Das Bundesarbeitsgericht gab dem Arbeitgeber Recht. Zwar sei die vom Arbeitnehmer behauptete Arbeitsunfähigkeit zunächst mit einer Arbeitsunfähigkeitsbescheinigung nachgewiesen worden. Der Arbeitgeber könne den Beweiswert der Bescheinigung jedoch erschüttern, wenn er tatsächliche Umstände darlegt und gegebenenfalls beweist, die Anlass zu ernsthaften Zweifeln an der Arbeitsunfähigkeit geben. Gelingt das dem Arbeitgeber, müsse der Arbeitnehmer substantiiert darlegen und beweisen, dass er arbeitsunfähig war. Der Beweis könne dabei insbesondere durch Vernehmung des behandelnden Arztes nach ansprechender Befreiung von der Schweigepflicht erfolgen.
Das Bundesarbeitsgericht hatte ernsthafte Zweifel an der bescheinigten Arbeitsunfähigkeit des Arbeitnehmers und sah den Beweiswert der Arbeitsunfähigkeitsbescheinigung aufgrund der Koinzidenz zwischen der Kündigung und der bis zum Ablauf der Kündigungsfrist bescheinigten Arbeitsunfähigkeit als erschüttert an. Da der Arbeitnehmer im Prozess seiner Darlegungslast zum Bestehen einer Arbeitsunfähigkeit nicht nachgekommen ist, wurde seine Klage auf Entgeltfortzahlung abgewiesen.

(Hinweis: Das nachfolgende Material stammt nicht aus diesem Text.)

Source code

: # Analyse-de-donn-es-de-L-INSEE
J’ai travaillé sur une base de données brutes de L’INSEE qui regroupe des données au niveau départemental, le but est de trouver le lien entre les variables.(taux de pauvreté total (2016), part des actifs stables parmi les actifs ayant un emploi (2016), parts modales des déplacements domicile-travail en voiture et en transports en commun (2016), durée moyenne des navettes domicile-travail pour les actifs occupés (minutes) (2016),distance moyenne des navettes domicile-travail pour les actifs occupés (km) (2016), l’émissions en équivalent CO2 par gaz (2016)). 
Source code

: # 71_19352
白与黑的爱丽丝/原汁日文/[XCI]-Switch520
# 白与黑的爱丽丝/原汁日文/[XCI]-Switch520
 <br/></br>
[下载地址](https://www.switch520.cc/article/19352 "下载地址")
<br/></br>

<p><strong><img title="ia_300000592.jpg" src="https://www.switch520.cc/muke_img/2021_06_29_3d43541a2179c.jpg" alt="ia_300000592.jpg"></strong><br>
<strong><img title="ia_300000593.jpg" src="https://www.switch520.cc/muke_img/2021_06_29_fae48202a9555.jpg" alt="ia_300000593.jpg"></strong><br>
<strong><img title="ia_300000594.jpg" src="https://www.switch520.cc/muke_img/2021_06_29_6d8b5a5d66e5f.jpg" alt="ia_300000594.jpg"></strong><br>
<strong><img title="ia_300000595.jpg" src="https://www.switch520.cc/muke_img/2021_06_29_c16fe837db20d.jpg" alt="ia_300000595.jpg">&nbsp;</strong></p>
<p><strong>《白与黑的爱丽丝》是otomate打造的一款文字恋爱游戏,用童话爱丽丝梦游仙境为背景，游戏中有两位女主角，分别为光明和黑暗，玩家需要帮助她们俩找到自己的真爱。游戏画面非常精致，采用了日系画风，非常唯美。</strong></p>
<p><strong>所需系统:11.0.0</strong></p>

Die Entscheidung ist zu begrüßen und sollte bei Zweifeln an der Arbeitsunfähigkeit eines Arbeitnehmers zum Anlass genommen werden, die Entgeltfortzahlung zunächst zurückzuhalten, bis die Zweifel beseitigt sind. Dies gilt insbesondere in diesen Zeiten, in denen Arbeitnehmer zunehmend Arbeitsunfähigkeitsbescheinigungen von „Online-Ärzten“ vorlegen, bei denen sich bereits die Frage stellt, ob diese Ärzte jemals Kontakt zu dem Arbeitnehmer hatten.